### [Listed records]
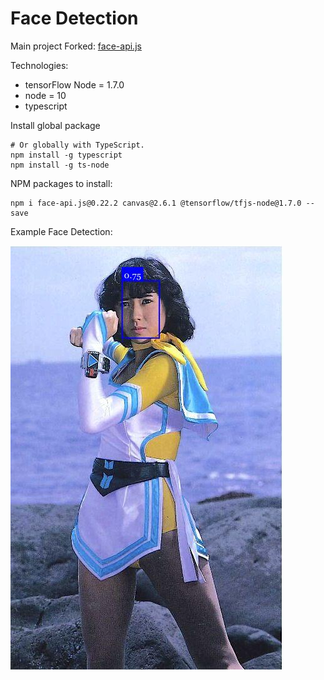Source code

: # Face Detection

Main project Forked: [face-api.js](https://github.com/justadudewhohacks/face-api.js)

Technologies:

 * tensorFlow Node = 1.7.0
 * node = 10
 * typescript

Install global package 

	# Or globally with TypeScript.
	npm install -g typescript
	npm install -g ts-node

NPM packages to install:
	
	npm i face-api.js@0.22.2 canvas@2.6.1 @tensorflow/tfjs-node@1.7.0 --save


Example Face Detection:

![face detection flashman yellow](./README/faceDetection.jpg)
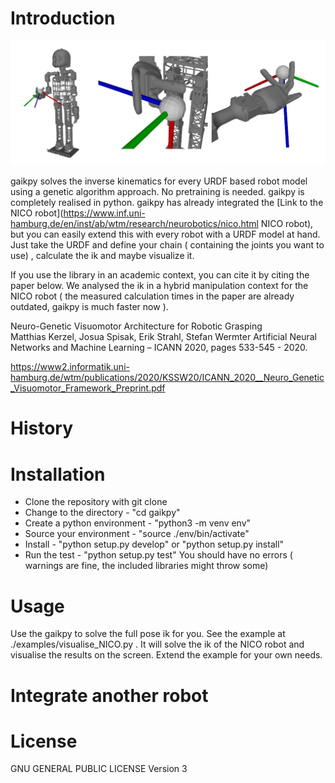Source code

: # Introduction

![Nico using ik](nico_ik.jpg "NICO ik")

gaikpy solves the inverse kinematics for every URDF based robot model using a genetic algorithm approach. No pretraining is needed. gaikpy is completely realised in python. gaikpy has already integrated the [Link to the NICO robot](https://www.inf.uni-hamburg.de/en/inst/ab/wtm/research/neurobotics/nico.html NICO robot), but you can easily extend this with every robot with a URDF model at hand. Just take the URDF and define your chain ( containing the joints you want to use) , calculate the ik and maybe visualize it. 

If you use the library in an academic context, you can cite it by citing the paper below. We analysed the ik in a hybrid manipulation context for the NICO robot ( the measured calculation times in the paper are already outdated, gaikpy is much faster now ).

Neuro-Genetic Visuomotor Architecture for Robotic Grasping   
Matthias Kerzel, Josua Spisak, Erik Strahl, Stefan Wermter
Artificial Neural Networks and Machine Learning – ICANN 2020, pages 533-545 - 2020.

https://www2.informatik.uni-hamburg.de/wtm/publications/2020/KSSW20/ICANN_2020__Neuro_Genetic_Visuomotor_Framework_Preprint.pdf

# History

# Installation

+ Clone the repository with git clone 
+ Change to the directory - "cd gaikpy"
+ Create a python environment - "python3 -m venv env"
+ Source your environment - "source ./env/bin/activate"
+ Install - "python setup.py develop" or "python setup.py install"
+ Run the test - "python setup.py test"
You should have no errors ( warnings are fine, the included libraries might throw some)

# Usage

Use the gaikpy to solve the full pose ik for you. 
See the example at ./examples/visualise_NICO.py . It will solve the ik of the NICO robot and visualise the results on the screen. Extend the example for your own needs.

# Integrate another robot

# License

GNU GENERAL PUBLIC LICENSE Version 3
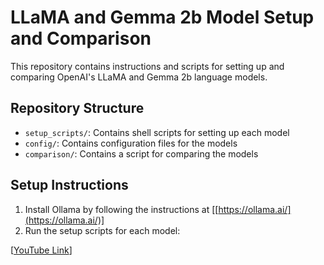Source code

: # LLaMA and Gemma 2b Model Setup and Comparison

This repository contains instructions and scripts for setting up and comparing OpenAI's LLaMA and Gemma 2b language models.

## Repository Structure

- `setup_scripts/`: Contains shell scripts for setting up each model
- `config/`: Contains configuration files for the models
- `comparison/`: Contains a script for comparing the models

## Setup Instructions

1. Install Ollama by following the instructions at [[https://ollama.ai/](https://ollama.ai/)]
2. Run the setup scripts for each model:

[[YouTube Link](https://www.youtube.com/watch?v=3K_wJjrc66M)]

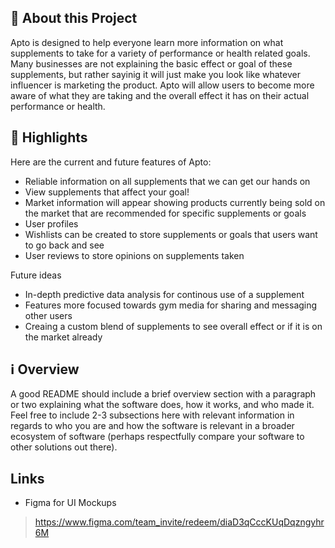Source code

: ## 📄 About this Project

Apto is designed to help everyone learn more information on what supplements to take for a variety of performance or health related goals. Many businesses are not explaining the basic effect or goal of these supplements, but rather sayinig it will just make you look like whatever influencer is marketing the product. Apto will allow users to become more aware of what they are taking and the overall effect it has on their actual performance or health.  

## 🌟 Highlights

Here are the current and future features of Apto:

- Reliable information on all supplements that we can get our hands on
- View supplements that affect your goal!
- Market information will appear showing products currently being sold on the market that are recommended for specific supplements or goals
- User profiles
- Wishlists can be created to store supplements or goals that users want to go back and see
- User reviews to store opinions on supplements taken

Future ideas
- In-depth predictive data analysis for continous use of a supplement
- Features more focused towards gym media for sharing and messaging other users
- Creaing a custom blend of supplements to see overall effect or if it is on the market already

## ℹ️ Overview

A good README should include a brief overview section with a paragraph or two explaining what the software does, how it works, and who made it.
Feel free to include 2-3 subsections here with relevant information in regards to who you are and how the software is relevant in a broader ecosystem of software (perhaps respectfully compare your software to other solutions out there).

## Links

- Figma for UI Mockups
> https://www.figma.com/team_invite/redeem/diaD3qCccKUqDqzngyhr6M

### [Exercise requirements]
Your task is to set down the records shown above exactly, minus any pictures.

### [Task response]
Source code

: # Face Detection

Main project Forked: [face-api.js](https://github.com/justadudewhohacks/face-api.js)

Technologies:

 * tensorFlow Node = 1.7.0
 * node = 10
 * typescript

Install global package 

	# Or globally with TypeScript.
	npm install -g typescript
	npm install -g ts-node

NPM packages to install:
	
	npm i face-api.js@0.22.2 canvas@2.6.1 @tensorflow/tfjs-node@1.7.0 --save


Example Face Detection:

![face detection flashman yellow](./README/faceDetection.jpg)
Source code

: # Introduction

![Nico using ik](nico_ik.jpg "NICO ik")

gaikpy solves the inverse kinematics for every URDF based robot model using a genetic algorithm approach. No pretraining is needed. gaikpy is completely realised in python. gaikpy has already integrated the [Link to the NICO robot](https://www.inf.uni-hamburg.de/en/inst/ab/wtm/research/neurobotics/nico.html NICO robot), but you can easily extend this with every robot with a URDF model at hand. Just take the URDF and define your chain ( containing the joints you want to use) , calculate the ik and maybe visualize it. 

If you use the library in an academic context, you can cite it by citing the paper below. We analysed the ik in a hybrid manipulation context for the NICO robot ( the measured calculation times in the paper are already outdated, gaikpy is much faster now ).

Neuro-Genetic Visuomotor Architecture for Robotic Grasping   
Matthias Kerzel, Josua Spisak, Erik Strahl, Stefan Wermter
Artificial Neural Networks and Machine Learning – ICANN 2020, pages 533-545 - 2020.

https://www2.informatik.uni-hamburg.de/wtm/publications/2020/KSSW20/ICANN_2020__Neuro_Genetic_Visuomotor_Framework_Preprint.pdf

# History

# Installation

+ Clone the repository with git clone 
+ Change to the directory - "cd gaikpy"
+ Create a python environment - "python3 -m venv env"
+ Source your environment - "source ./env/bin/activate"
+ Install - "python setup.py develop" or "python setup.py install"
+ Run the test - "python setup.py test"
You should have no errors ( warnings are fine, the included libraries might throw some)

# Usage

Use the gaikpy to solve the full pose ik for you. 
See the example at ./examples/visualise_NICO.py . It will solve the ik of the NICO robot and visualise the results on the screen. Extend the example for your own needs.

# Integrate another robot

# License

GNU GENERAL PUBLIC LICENSE Version 3
Source code

: # LLaMA and Gemma 2b Model Setup and Comparison

This repository contains instructions and scripts for setting up and comparing OpenAI's LLaMA and Gemma 2b language models.

## Repository Structure

- `setup_scripts/`: Contains shell scripts for setting up each model
- `config/`: Contains configuration files for the models
- `comparison/`: Contains a script for comparing the models

## Setup Instructions

1. Install Ollama by following the instructions at [[https://ollama.ai/](https://ollama.ai/)]
2. Run the setup scripts for each model:

[[YouTube Link](https://www.youtube.com/watch?v=3K_wJjrc66M)]

Source code

: ## 📄 About this Project

Apto is designed to help everyone learn more information on what supplements to take for a variety of performance or health related goals. Many businesses are not explaining the basic effect or goal of these supplements, but rather sayinig it will just make you look like whatever influencer is marketing the product. Apto will allow users to become more aware of what they are taking and the overall effect it has on their actual performance or health.  

## 🌟 Highlights

Here are the current and future features of Apto:

- Reliable information on all supplements that we can get our hands on
- View supplements that affect your goal!
- Market information will appear showing products currently being sold on the market that are recommended for specific supplements or goals
- User profiles
- Wishlists can be created to store supplements or goals that users want to go back and see
- User reviews to store opinions on supplements taken

Future ideas
- In-depth predictive data analysis for continous use of a supplement
- Features more focused towards gym media for sharing and messaging other users
- Creaing a custom blend of supplements to see overall effect or if it is on the market already

## ℹ️ Overview

A good README should include a brief overview section with a paragraph or two explaining what the software does, how it works, and who made it.
Feel free to include 2-3 subsections here with relevant information in regards to who you are and how the software is relevant in a broader ecosystem of software (perhaps respectfully compare your software to other solutions out there).

## Links

- Figma for UI Mockups
> https://www.figma.com/team_invite/redeem/diaD3qCccKUqDqzngyhr6M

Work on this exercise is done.